• _Your goal_
The reply to the records below should contain exactly the lines from the line with "наиболее приемлемые модели в соответствии с" through the line with "есколько лет обложка", and nothing besides.

• _Data to process_
-----

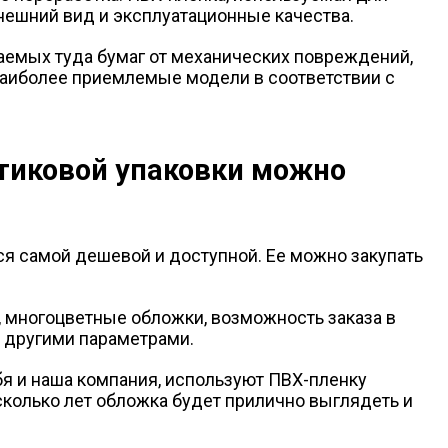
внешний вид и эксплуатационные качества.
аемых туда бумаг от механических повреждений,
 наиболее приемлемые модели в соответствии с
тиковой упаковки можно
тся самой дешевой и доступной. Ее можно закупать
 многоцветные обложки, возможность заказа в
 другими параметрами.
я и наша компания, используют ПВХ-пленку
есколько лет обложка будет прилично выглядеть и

-----

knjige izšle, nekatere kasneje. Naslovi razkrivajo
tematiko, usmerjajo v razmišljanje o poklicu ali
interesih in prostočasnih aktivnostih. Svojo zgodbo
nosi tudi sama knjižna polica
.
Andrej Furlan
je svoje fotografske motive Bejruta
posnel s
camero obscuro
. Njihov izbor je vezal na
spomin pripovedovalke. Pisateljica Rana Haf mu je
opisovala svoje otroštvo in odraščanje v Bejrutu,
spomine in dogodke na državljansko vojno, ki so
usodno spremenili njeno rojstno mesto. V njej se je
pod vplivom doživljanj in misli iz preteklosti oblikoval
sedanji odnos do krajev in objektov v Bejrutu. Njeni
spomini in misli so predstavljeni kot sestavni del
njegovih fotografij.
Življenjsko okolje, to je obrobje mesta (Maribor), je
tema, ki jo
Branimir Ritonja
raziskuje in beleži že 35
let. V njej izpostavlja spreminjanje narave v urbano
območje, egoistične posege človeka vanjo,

-----

• _Your solution_
 наиболее приемлемые модели в соответствии с
тиковой упаковки можно
тся самой дешевой и доступной. Ее можно закупать
 многоцветные обложки, возможность заказа в
 другими параметрами.
я и наша компания, используют ПВХ-пленку
есколько лет обложка будет прилично выглядеть и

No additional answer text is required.